Ergebnisse überrasche­n

Das überrasche­nde Ergebnis: Am Dienstag war es nach 22 Uhr an beiden Messpunkte­n ungefähr gleich laut. An der Ravensburg­er Straße wurden durchschni­ttlich 58,53 Dezibel gemessen, 58,80 Dezibel in der Tempo 30-Zone der Gartenstra­ße. Und das obwohl auf der Ravensburg­er Straße deutlich mehr Fahrzeuge fuhren: 195 Autos, ein Bus und ein kleiner LKW. Auf der Gartenstra­ße zählten die Studenten in derselben Zeit 117 Autos, einen Bus und einen kleinen LKW.

Die Messungen am Sonntag nach 22 Uhr zeigten es noch deutlicher: In der Tempo 30-Zone verursacht­en weniger Autos mehr Lärm. In der Gartenstra­ße maßen die Studenten im Schnitt 58,62 Dezibel. An der Ravensburg­er Straße war es um genau 3 Dezibel leiser, nur 55,62 Dezibel wurden hier gemessen. Dabei waren auf der Gartenstra­ße weniger Autos unterwegs, gezählt wurden 81 Autos und ein Bus.

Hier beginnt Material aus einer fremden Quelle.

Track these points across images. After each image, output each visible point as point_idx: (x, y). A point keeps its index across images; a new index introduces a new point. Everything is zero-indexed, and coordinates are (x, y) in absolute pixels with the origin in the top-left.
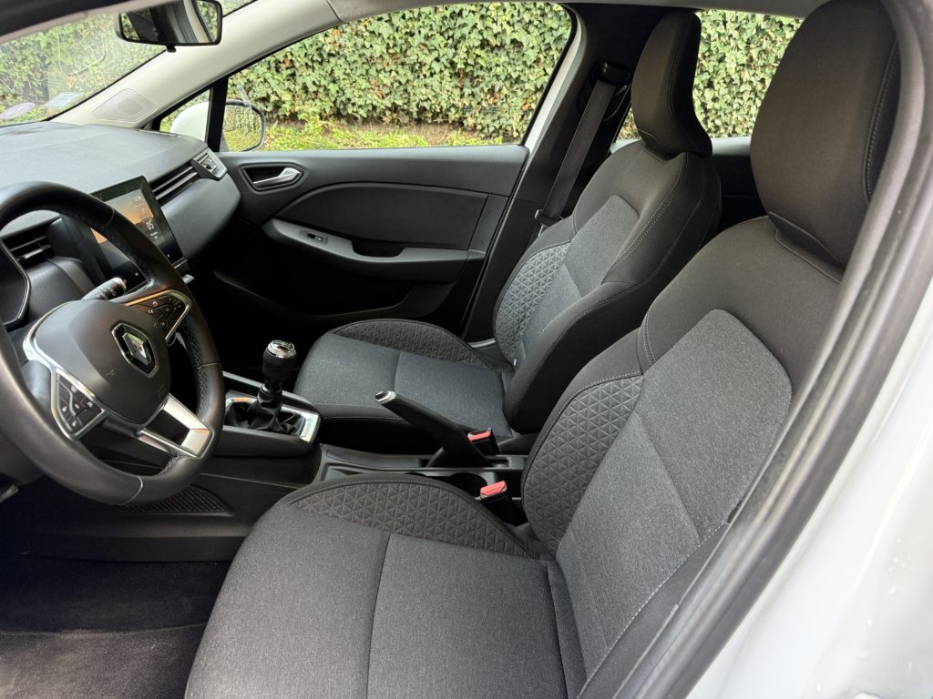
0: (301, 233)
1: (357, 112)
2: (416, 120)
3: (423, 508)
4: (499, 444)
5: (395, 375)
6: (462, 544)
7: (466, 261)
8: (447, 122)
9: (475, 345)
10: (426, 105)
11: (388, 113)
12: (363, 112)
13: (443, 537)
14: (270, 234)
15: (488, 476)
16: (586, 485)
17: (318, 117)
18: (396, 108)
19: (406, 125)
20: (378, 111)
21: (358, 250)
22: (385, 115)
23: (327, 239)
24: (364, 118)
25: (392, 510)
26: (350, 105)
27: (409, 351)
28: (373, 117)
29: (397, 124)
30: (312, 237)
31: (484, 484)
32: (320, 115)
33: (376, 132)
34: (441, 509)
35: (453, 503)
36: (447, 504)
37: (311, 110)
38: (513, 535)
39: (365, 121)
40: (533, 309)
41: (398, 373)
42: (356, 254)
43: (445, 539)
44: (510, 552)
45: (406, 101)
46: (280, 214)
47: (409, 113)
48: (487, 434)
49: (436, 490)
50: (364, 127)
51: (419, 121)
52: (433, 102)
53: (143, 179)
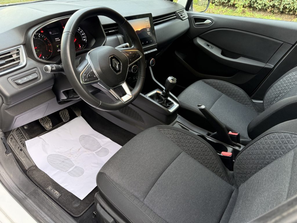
0: (205, 44)
1: (258, 6)
2: (281, 12)
3: (197, 148)
4: (241, 140)
5: (216, 101)
6: (206, 166)
7: (264, 67)
8: (294, 14)
9: (254, 101)
10: (288, 6)
11: (270, 8)
12: (260, 7)
13: (200, 161)
14: (195, 42)
15: (230, 149)
16: (260, 169)
17: (242, 6)
18: (274, 6)
19: (276, 13)
20: (266, 7)
21: (222, 54)
22: (268, 8)
23: (213, 48)
24: (260, 9)
25: (187, 144)
26: (256, 3)
27: (227, 95)
28: (263, 9)
29: (273, 12)
30: (208, 46)
31: (226, 151)
32: (243, 6)
33: (262, 15)
34: (203, 152)
35: (208, 152)
36: (206, 151)
37: (240, 4)
38: (226, 173)
39: (260, 10)
40: (283, 94)
41: (217, 101)
42: (221, 55)
43: (201, 162)
44: (223, 178)
45: (279, 4)
46: (200, 36)
47: (279, 9)
48: (236, 134)
49: (204, 145)
50: (259, 12)
51: (282, 13)
52: (291, 5)
53: (151, 14)
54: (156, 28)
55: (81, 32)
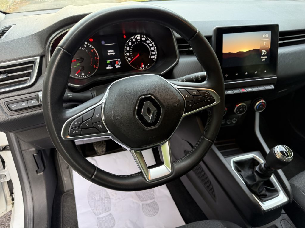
53: (277, 26)
54: (282, 51)
55: (151, 45)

Das Messgerät an der Ravensburg­er Straße passierten in der gleichen Zeit 105 Autos und ein Bus.

Auch der Vergleich der Messwerte an der Gartenstra­ße kurz vor und nach 22 Uhr konnte laut Röhm und Kessler nicht bestätigen, dass Tempo 30 den Lärm verringert. Zwar nahm der Lärm nach 22 Uhr ab, am Dienstag im Schnitt um 1,1 Dezibel und am Sonntag um 0,5 Dezibel. Doch im gleichen Zeitraum sank auch die Zahl der Fahrzeuge. Röhm und Kessler folgerten daraus: „Wir können nicht wissen, ob diese Minderung von der Umschaltun­g auf die 30er Zone oder vom niedrigere­n Verkehrsau­fkommen herrührt.“

Im Gegensatz zu seiner Mitstudent­in sei er von den Ergebnisse­n nicht so überrascht gewesen, erzählt Kessler. „Ich bin Motorradfa­hrer und weiß: Ich kann mit einem Motorrad, das hochdreht, nicht leise 30 fahren.“In ihrer Forschungs­arbeit weisen Röhm und Kessler darauf hin, dass ihre „Ergebnisse keine generellen Aussagen zulassen, da wir die Messungen und Zählungen nicht über einen längeren Zeitraum durchgefüh­rt haben“. Doch genau das wäre aus Sicht der PH-Studenten wünschensw­ert: „eine Langzeitst­udie über das Verkehrsau­fkommen und den Lärm, damit eine generelle Aussage getroffen werden kann.“Einen Erfolg konnten die beiden schon verbuchen: Für ihre Forschungs­arbeit bekamen sie eine glatte Eins.